### Required action
Resume the account below of arriving broke in South Royalton, Vermont, and extend it beyond its last sentence.

### Text segment
▬▬▬

So, true to my style during this portion of my life, I pulled into South Royalton, Vermont at around 3 p.m. on a week day about a month and a half later with $5 left in stash, a maxed credit card, very little gas and the name of a woman named Kate scrawled on a bar napkin. Kate was a friend of the woman from Germany, the woman who said I'd love Vermont more than any man.
I was to call Kate who lived in this totally random Vermont town with not more more than a cute square of funky shops, a law school and a meandering river running right through town. My friend in Germany promised me Kate would put me up. I called Kate, and there was no answer.
I went to the next most appealing place. The bar. It was a friendly looking joint called The CrossRoads, sitting just across the railroad tracks from the square. There was a golden retriever laying in the sun on the deck; I saw that dog as the perfect invitation to go there and spend my last five bucks on a beer. The place wasn't yet open, but the door was (it is VT after all) and I went in and took a seat.

▬▬▬

### Information

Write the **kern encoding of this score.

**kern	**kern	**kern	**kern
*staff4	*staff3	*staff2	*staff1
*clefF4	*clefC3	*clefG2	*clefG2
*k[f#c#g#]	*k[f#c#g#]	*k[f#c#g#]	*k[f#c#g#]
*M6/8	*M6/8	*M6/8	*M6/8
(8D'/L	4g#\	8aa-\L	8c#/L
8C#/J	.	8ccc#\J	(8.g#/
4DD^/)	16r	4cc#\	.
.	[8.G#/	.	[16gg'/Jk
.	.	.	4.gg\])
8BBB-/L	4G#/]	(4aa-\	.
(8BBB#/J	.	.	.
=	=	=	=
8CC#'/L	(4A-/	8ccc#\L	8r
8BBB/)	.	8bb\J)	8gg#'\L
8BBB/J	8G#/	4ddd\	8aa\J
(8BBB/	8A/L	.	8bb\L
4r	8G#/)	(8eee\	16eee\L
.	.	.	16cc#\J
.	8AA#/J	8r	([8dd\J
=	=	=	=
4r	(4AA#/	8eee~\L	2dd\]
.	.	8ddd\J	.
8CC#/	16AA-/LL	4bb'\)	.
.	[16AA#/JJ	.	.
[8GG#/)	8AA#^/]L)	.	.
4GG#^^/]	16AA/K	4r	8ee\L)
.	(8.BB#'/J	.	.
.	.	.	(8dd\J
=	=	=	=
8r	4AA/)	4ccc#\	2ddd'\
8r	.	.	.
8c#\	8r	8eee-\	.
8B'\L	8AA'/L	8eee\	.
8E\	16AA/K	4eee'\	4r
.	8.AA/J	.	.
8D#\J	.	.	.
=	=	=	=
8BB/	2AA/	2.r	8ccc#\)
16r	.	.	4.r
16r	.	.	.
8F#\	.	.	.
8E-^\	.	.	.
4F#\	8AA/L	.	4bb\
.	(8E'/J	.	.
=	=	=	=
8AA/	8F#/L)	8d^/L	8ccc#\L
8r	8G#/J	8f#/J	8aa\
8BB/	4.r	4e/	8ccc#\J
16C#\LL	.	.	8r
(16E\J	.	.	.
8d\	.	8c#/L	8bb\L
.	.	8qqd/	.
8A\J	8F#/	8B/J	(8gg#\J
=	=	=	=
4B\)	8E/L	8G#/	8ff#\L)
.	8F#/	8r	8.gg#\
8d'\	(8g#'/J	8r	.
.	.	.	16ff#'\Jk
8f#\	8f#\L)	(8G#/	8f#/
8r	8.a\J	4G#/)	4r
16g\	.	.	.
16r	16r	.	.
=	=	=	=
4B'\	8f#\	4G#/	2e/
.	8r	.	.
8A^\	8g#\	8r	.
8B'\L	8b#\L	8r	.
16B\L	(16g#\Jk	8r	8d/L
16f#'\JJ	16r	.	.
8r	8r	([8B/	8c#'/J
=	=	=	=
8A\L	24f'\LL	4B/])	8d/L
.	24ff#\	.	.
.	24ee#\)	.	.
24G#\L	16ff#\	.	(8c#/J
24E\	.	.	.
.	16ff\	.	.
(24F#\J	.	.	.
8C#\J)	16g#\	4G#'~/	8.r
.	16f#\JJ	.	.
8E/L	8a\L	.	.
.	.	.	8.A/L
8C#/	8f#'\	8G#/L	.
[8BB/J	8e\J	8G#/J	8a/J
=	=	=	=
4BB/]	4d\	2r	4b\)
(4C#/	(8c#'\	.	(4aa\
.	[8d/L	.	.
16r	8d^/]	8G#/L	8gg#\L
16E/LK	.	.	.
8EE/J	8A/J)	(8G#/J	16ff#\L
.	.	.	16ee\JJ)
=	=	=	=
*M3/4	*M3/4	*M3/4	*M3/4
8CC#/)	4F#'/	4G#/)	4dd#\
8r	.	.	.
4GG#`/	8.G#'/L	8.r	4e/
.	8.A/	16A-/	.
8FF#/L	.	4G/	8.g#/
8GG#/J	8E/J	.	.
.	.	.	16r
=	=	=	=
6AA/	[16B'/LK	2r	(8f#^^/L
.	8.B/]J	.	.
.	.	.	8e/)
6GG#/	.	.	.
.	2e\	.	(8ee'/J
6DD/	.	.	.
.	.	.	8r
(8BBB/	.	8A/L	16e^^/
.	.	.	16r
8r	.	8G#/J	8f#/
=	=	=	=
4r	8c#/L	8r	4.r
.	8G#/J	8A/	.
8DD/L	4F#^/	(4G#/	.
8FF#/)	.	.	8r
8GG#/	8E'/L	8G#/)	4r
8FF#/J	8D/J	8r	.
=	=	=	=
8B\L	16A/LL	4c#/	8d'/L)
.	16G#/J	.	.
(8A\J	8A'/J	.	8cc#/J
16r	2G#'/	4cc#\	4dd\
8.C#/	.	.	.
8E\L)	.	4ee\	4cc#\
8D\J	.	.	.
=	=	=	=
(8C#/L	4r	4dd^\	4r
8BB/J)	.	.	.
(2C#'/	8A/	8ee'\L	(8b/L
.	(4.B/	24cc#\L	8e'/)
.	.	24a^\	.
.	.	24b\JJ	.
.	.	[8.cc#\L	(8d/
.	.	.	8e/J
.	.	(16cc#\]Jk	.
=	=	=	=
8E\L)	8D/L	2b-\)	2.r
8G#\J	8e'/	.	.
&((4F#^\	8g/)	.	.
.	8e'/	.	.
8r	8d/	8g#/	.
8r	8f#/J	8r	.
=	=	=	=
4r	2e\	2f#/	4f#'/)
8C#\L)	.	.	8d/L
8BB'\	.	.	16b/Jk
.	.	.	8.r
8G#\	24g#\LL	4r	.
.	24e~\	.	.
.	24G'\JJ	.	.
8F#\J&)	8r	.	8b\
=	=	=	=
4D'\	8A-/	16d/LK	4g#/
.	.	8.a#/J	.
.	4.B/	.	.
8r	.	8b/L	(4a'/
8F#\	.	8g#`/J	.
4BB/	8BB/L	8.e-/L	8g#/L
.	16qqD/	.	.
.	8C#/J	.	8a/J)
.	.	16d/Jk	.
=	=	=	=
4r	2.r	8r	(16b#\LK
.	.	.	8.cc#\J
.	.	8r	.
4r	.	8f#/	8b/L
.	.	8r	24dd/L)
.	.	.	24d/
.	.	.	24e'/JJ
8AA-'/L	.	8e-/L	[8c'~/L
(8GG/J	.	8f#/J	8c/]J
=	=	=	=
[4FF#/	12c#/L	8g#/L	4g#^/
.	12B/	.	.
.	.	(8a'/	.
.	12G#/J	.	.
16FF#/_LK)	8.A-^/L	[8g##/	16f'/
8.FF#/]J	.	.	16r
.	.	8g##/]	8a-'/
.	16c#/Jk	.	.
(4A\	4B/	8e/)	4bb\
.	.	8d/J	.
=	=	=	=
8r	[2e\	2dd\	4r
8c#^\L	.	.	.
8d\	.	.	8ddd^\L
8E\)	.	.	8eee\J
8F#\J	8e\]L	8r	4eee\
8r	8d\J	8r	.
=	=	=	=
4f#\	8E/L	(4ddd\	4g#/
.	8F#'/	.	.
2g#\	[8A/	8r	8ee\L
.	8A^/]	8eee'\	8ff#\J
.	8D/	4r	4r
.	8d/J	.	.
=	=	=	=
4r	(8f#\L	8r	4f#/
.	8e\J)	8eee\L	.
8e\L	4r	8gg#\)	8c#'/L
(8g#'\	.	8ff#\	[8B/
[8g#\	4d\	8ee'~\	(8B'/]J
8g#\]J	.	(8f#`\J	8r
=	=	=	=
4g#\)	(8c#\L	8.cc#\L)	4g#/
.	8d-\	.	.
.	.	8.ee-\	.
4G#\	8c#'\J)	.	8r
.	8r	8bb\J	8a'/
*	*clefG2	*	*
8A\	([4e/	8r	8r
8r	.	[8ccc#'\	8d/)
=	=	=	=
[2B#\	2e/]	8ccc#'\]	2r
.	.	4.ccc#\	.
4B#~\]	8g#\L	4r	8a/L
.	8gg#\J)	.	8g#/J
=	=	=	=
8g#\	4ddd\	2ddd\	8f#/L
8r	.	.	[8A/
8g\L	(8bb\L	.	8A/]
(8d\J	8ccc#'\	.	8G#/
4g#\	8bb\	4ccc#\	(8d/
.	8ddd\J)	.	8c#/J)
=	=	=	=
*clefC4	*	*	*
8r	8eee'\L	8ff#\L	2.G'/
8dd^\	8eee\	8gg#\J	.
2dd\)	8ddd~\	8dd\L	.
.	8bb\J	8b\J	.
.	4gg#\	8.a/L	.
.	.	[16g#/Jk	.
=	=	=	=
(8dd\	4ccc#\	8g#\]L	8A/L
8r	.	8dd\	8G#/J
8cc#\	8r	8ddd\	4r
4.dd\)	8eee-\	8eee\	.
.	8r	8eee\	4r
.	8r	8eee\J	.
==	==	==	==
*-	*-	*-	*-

▬▬▬

### Answer for the task
A guy appeared who I'd later learn owned the place. Tall, slender, with dark short hair, a defined jaw and piercing grey eyes; this guy with a thick east coast no bullshit accent and I struck up a conversation within seconds and of course, he asked me where I was from. I laughed. Did he know I was a tourist? He smiled. It's not that big of a place. He poured me a beer.
When I told S what I was doing, he didn't so much as blink twice. He listened as I told him where I'd been, then told me he'd done the same, only for years at a time just before tiring of caring for the tourists he drug around, and buying this place. S pointed out the places I'd missed, told me about how he himself had stumbled upon this place I now sat, and told me about Vermont.
He poured me another beer. I told him I was out of cash. He said not to worry, consider it a welcome to Vermont. Turned out he knew this Kate I was looking for. He knew where she lived and knew where she worked. He knew she was at that moment, in fact, working. He called her work and introduced me to her. She gave me directions to her house. A cabin on the side of the mountain, about half way up, near the babbling brook, she said. I swear to god, that is what she said. She said go there, take the room with the skylights, put your stuff away, have a drink, a smoke and and a nap and she'd see me later.
This S guy poured me another beer. But I have to FIND this place without an address, half way up the mountain, I protested. Oh, not to worry, he said, I can have someone mind the bar, show you there.
Life was, for all practical purposes, perfect.
And as perfectly and as easily as those pieces fell in place that night; even more would fall into place in the coming days, weeks. I belonged here, half way up this mountain, in the little wooden house next to the babbling brook in the room with the skylights.
To be continued.....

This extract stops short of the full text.